This event, hosted by the RSS Edinburgh Local Group, brings together a collection of speakers around the theme of "See the data, be the data" to discuss the importance of data visualisation when explaining and conveying messaging around human data and the world around us.
This is an online event only.
Monday 15th April, 18:00-19:00
Data visualisation is at the core of being able to explain trends, patterns and artefacts of data sets. When this data is relating to humans and the world around us, it is even more key to ensure that the data visualisation conveys the correct message and does this in an accessible manner. Join the RSS Edinburgh local group for a session named "See the data, be the data", themed around how we can interpret and visualise data in the world around us.
Date: Monday 15th April
Time: 18:00-19:00
Location: Microsoft Teams
Link: Click here to join the meeting.
(MeetingID: 326 566 345 43, Passcode YGYKod)

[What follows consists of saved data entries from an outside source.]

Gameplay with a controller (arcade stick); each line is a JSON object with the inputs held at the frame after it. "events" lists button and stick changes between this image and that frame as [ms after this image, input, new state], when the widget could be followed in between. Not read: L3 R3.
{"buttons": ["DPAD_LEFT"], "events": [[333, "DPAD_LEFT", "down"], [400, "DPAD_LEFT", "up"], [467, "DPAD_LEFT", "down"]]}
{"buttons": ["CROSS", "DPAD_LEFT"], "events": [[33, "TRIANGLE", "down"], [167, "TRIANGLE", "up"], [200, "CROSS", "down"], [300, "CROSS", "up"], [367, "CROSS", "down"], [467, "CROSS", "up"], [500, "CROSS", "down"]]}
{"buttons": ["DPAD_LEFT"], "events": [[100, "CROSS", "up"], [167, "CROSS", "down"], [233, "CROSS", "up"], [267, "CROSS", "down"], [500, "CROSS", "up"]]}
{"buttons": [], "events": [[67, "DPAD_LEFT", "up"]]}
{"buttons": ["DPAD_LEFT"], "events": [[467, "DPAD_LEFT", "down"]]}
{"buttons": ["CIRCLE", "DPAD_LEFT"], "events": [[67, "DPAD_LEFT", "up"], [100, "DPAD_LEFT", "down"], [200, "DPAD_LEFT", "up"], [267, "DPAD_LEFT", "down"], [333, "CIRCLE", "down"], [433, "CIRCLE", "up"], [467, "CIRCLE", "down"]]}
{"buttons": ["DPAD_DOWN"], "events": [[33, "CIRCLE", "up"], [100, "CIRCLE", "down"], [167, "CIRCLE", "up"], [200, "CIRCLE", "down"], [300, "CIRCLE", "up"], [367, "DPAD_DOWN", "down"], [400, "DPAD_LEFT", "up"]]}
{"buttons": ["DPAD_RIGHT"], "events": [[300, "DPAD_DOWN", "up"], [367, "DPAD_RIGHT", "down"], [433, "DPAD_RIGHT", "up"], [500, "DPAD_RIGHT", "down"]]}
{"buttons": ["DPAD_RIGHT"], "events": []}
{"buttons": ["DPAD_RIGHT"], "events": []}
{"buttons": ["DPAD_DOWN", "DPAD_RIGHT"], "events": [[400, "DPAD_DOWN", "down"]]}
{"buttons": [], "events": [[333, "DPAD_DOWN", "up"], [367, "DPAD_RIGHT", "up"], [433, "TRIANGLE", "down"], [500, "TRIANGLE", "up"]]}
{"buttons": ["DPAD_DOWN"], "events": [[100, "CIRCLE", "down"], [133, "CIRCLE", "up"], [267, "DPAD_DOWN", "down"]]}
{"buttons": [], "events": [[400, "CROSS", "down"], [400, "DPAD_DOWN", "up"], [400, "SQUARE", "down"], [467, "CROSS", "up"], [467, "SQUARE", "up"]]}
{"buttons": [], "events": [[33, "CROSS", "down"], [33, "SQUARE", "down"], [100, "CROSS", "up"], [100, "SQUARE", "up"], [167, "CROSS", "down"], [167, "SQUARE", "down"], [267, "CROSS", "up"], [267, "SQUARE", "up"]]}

We will be joined by Ms Sarah Shöttler (The University of Edinburgh), Dr Murrary Dick (Newcastle University) and Dr Uta Hinrichs (The University of Edinburgh).
Ways of thinking about visualization: how novel data visualizations are created
Ms Sarah Schöttler, The University of Edinburgh
Sarah Schöttler is a final year PhD student in data visualization at the University of Edinburgh. In this talk, she is going to discuss different ways of thinking about charts and data visualizations. She is going to share insights on how researchers and practitioners develop custom and novel visualization designs and show examples of unusual visualizations.
Mapping visual metaphors to civic facts: some new(ish) ideas for infographic design
Dr Murray Dick, Newcastle University
Ideas about how people understand infographics are often based on a computational theory of mind, with an emphasis on cognitive and perceptual mechanisms, and an assumption that people are first and foremost, rational actors. But while such theories are helpful in terms of helping us understand those transactional processes involved in comprehension, they provide little explanation for the emotional aspects of visual communication; in terms of what people find appealing (or off-putting), that may inform the effectiveness of infographics, including those concerned with informing opinion-forming on important public matters. Alternatively, by taking an embodied approach to cognition, it is possible to conceive of infographics instead as presenting audiences with a range of visual metaphors that are open to interpretation. These metaphors it is argued, rather than simply reflecting ‘clever’ ideas (in the classical sense of the concept), rather contribute to the structuring of our language and thought, and so in turn may play an important role in the effectiveness of communication via data visualization. Some broad principles for an experimental ‘ecology’ of infographic design will be set out, foregrounding (and applying) theories of cognitive metaphor theory, cognitive design and visual grammar, as well as storytelling and dramaturgical techniques, and conventional, empirically-informed best practice in infographic design. The case study for exploring these ideas will concern how to improve public engagement with civic statistics.
Considering Visualization as a (Thinking) Process
Dr Uta Hinrichs
Uta Hinrichs is a Reader in Data Visualization at the University of Edinburgh. Her research at the intersection of visualization and HCI is motivated by an urge to understand and facilitate how people engage with information in physical and digital spaces. Visualization has become ubiquitous, and it is being used in both professional and personal contexts to communicate, explore and make decisions based on data. We also see a rapid evolution of tools that support and make accessible the creation of visualizations, regardless of people’s background. While these are very positive developments, they also put an emphasis on the importance of promoting a critical and ethical engagement with visualizations and the data, voices, and structures that are represented (and sometimes omitted). In this talk, she will outline critical perspectives on data visualization and illustrate ways of encouraging critical thinking through visualization by emphasizing visualization as a dynamic process, rather than a static outcome.